# Assignment:
Copy the lines below word for word, starting at the line that contains "อัพเดทผลงาน" and ending after the line that contains "บริษัท สยามทราฟฟิค จำกัด".

Dataset entries
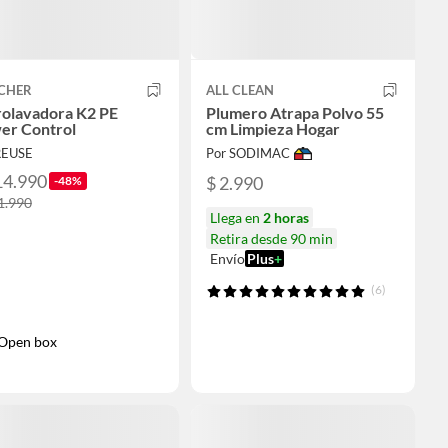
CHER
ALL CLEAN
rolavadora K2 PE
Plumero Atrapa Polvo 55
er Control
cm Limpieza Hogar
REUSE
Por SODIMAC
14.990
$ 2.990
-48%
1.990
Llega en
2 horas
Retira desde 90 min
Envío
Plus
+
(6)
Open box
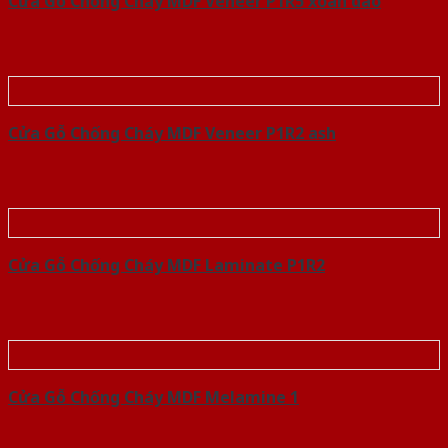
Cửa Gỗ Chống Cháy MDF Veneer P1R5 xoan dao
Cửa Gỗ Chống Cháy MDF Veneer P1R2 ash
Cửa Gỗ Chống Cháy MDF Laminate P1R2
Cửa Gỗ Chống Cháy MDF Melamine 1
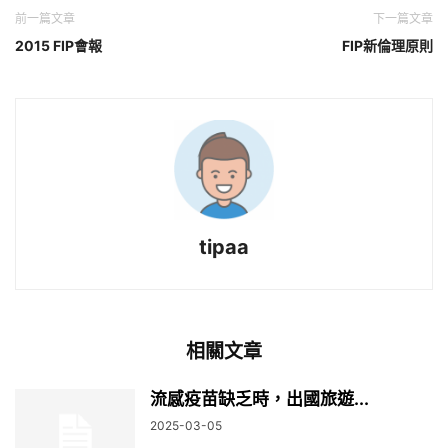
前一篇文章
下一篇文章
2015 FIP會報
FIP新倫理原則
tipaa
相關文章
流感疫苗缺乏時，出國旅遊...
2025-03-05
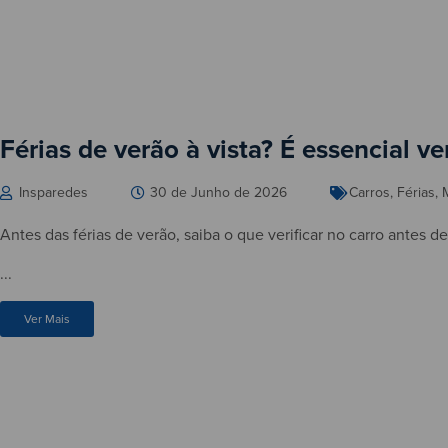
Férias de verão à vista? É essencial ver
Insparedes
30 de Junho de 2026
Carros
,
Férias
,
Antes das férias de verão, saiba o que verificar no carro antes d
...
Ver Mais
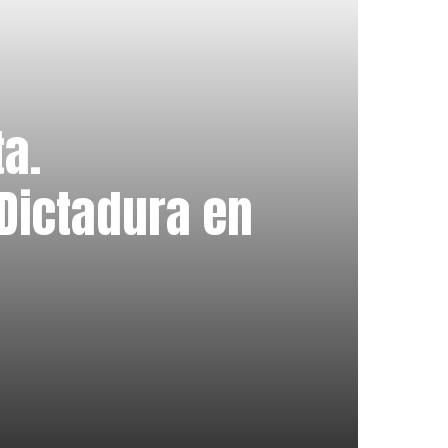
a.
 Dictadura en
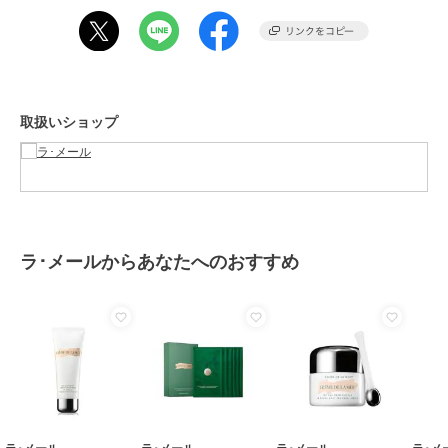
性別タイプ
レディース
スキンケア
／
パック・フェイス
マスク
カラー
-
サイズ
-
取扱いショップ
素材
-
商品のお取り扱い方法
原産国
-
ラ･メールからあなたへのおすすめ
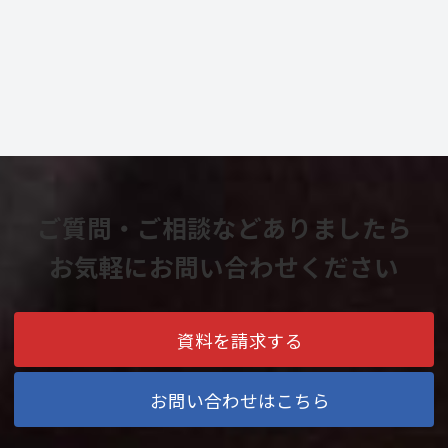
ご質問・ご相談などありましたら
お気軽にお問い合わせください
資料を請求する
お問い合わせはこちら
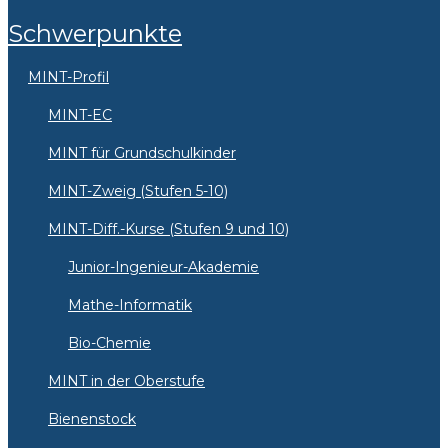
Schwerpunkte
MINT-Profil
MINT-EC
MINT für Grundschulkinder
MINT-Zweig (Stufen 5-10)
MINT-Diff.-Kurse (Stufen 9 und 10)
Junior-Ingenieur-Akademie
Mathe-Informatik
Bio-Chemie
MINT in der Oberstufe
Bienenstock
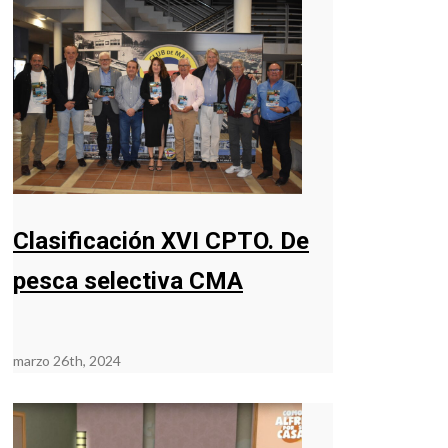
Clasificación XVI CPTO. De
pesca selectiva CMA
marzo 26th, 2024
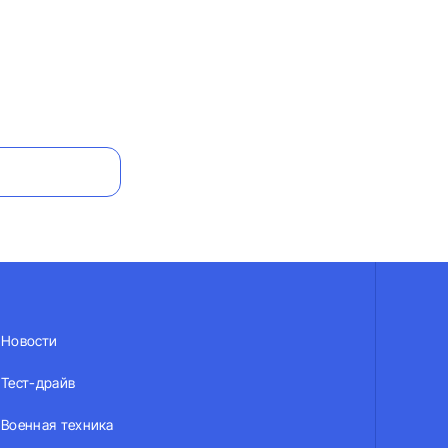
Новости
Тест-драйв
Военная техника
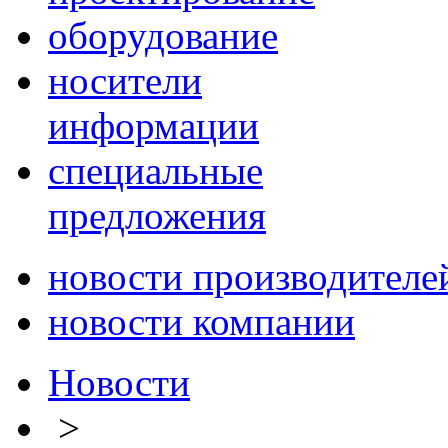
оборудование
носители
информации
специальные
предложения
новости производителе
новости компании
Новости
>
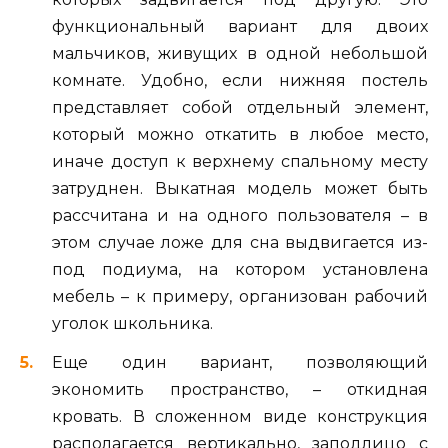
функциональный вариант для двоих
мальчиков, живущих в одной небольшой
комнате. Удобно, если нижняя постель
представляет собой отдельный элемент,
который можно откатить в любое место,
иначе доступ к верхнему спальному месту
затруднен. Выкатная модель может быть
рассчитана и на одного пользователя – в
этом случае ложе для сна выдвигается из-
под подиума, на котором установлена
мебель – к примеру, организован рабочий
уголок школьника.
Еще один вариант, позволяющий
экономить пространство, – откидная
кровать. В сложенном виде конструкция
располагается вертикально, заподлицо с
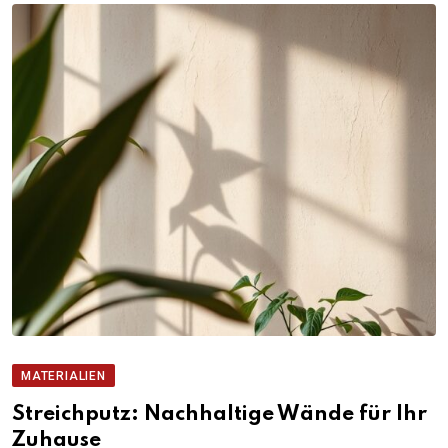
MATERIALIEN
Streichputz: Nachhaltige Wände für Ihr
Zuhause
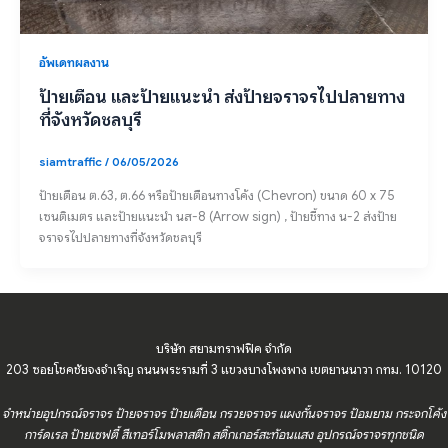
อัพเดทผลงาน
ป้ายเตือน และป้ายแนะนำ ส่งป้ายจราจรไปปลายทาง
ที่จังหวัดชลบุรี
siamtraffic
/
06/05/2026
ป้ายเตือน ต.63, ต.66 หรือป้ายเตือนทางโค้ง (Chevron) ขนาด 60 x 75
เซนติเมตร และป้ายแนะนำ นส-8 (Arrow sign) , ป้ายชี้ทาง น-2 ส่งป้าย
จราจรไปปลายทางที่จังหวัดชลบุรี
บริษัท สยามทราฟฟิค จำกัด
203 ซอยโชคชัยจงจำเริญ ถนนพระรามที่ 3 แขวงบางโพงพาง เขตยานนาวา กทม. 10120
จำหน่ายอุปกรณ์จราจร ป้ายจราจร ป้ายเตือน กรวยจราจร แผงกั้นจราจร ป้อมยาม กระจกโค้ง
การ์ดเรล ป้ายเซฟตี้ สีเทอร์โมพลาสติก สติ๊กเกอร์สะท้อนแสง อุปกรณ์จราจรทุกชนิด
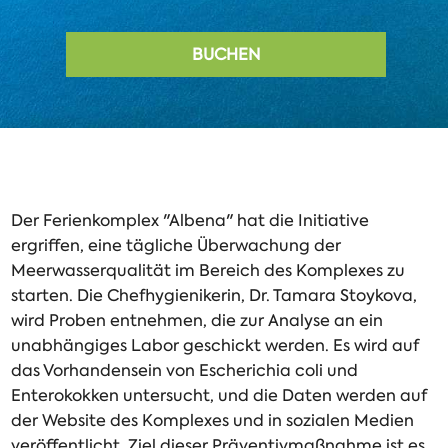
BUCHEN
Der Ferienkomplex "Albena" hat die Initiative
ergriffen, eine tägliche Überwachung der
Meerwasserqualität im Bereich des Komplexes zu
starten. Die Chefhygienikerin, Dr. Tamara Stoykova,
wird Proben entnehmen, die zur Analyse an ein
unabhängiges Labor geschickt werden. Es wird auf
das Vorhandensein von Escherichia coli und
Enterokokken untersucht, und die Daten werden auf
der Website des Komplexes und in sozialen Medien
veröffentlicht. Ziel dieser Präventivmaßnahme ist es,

# Response area:
อัพเดทผลงาน
ป้ายเตือน และป้ายแนะนำ ส่งป้ายจราจรไปปลายทาง
ที่จังหวัดชลบุรี
siamtraffic
/
06/05/2026
ป้ายเตือน ต.63, ต.66 หรือป้ายเตือนทางโค้ง (Chevron) ขนาด 60 x 75
เซนติเมตร และป้ายแนะนำ นส-8 (Arrow sign) , ป้ายชี้ทาง น-2 ส่งป้าย
จราจรไปปลายทางที่จังหวัดชลบุรี
บริษัท สยามทราฟฟิค จำกัด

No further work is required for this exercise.